[Stored entries]
───

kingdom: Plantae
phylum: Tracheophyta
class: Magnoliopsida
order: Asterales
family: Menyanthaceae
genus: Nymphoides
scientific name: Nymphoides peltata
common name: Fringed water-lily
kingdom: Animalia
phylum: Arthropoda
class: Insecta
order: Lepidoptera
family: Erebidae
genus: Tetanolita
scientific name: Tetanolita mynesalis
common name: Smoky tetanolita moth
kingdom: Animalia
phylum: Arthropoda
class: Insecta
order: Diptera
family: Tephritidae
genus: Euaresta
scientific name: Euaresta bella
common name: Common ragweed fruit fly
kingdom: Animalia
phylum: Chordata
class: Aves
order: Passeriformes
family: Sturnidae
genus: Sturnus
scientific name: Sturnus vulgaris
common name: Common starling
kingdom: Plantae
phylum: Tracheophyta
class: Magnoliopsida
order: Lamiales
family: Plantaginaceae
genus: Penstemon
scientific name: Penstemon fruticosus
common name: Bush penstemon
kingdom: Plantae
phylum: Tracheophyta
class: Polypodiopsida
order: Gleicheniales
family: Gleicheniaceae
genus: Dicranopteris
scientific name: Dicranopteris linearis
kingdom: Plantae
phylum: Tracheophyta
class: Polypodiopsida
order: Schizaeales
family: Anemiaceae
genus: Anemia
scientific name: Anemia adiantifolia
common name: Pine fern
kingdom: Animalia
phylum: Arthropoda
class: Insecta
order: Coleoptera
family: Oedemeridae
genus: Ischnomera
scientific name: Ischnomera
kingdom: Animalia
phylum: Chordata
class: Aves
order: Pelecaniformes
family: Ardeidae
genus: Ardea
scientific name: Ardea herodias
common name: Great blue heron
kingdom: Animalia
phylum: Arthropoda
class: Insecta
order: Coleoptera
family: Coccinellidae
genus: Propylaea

───

- **Required task**:
Reproduce all of the rows above, swapping "common name" for "vernacular name" at each occurrence and leaving every other word as it stands.

- **Answer to this exercise**:
kingdom: Plantae
phylum: Tracheophyta
class: Magnoliopsida
order: Asterales
family: Menyanthaceae
genus: Nymphoides
scientific name: Nymphoides peltata
vernacular name: Fringed water-lily
kingdom: Animalia
phylum: Arthropoda
class: Insecta
order: Lepidoptera
family: Erebidae
genus: Tetanolita
scientific name: Tetanolita mynesalis
vernacular name: Smoky tetanolita moth
kingdom: Animalia
phylum: Arthropoda
class: Insecta
order: Diptera
family: Tephritidae
genus: Euaresta
scientific name: Euaresta bella
vernacular name: Common ragweed fruit fly
kingdom: Animalia
phylum: Chordata
class: Aves
order: Passeriformes
family: Sturnidae
genus: Sturnus
scientific name: Sturnus vulgaris
vernacular name: Common starling
kingdom: Plantae
phylum: Tracheophyta
class: Magnoliopsida
order: Lamiales
family: Plantaginaceae
genus: Penstemon
scientific name: Penstemon fruticosus
vernacular name: Bush penstemon
kingdom: Plantae
phylum: Tracheophyta
class: Polypodiopsida
order: Gleicheniales
family: Gleicheniaceae
genus: Dicranopteris
scientific name: Dicranopteris linearis
kingdom: Plantae
phylum: Tracheophyta
class: Polypodiopsida
order: Schizaeales
family: Anemiaceae
genus: Anemia
scientific name: Anemia adiantifolia
vernacular name: Pine fern
kingdom: Animalia
phylum: Arthropoda
class: Insecta
order: Coleoptera
family: Oedemeridae
genus: Ischnomera
scientific name: Ischnomera
kingdom: Animalia
phylum: Chordata
class: Aves
order: Pelecaniformes
family: Ardeidae
genus: Ardea
scientific name: Ardea herodias
vernacular name: Great blue heron
kingdom: Animalia
phylum: Arthropoda
class: Insecta
order: Coleoptera
family: Coccinellidae
genus: Propylaea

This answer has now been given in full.